■ **What you will do**: The whole listing should be retyped word for word, apart from the pictures it holds.

■ **Provided data**:
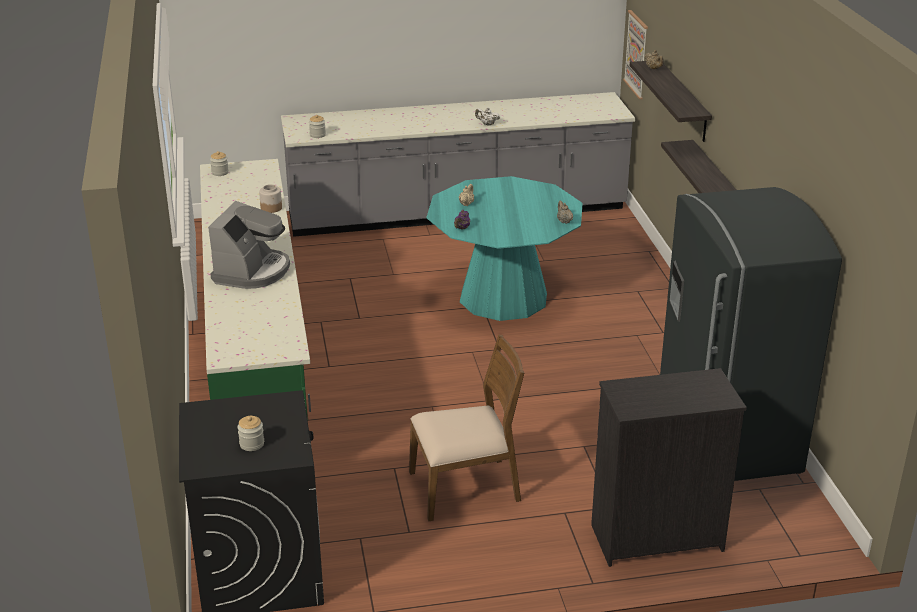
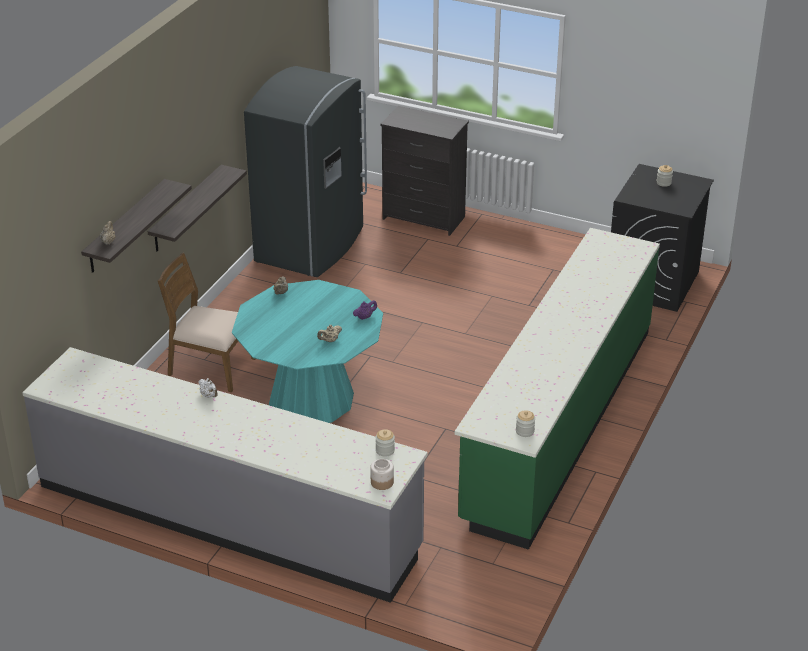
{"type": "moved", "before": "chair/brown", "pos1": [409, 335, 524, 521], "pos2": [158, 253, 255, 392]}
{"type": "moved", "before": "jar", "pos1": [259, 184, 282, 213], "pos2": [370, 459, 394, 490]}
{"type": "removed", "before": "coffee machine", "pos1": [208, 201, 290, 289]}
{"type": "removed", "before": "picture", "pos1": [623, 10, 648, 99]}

■ **Solution**:
{"type": "moved", "before": "chair/brown", "pos1": [409, 335, 524, 521], "pos2": [158, 253, 255, 392]}
{"type": "moved", "before": "jar", "pos1": [259, 184, 282, 213], "pos2": [370, 459, 394, 490]}
{"type": "removed", "before": "coffee machine", "pos1": [208, 201, 290, 289]}
{"type": "removed", "before": "picture", "pos1": [623, 10, 648, 99]}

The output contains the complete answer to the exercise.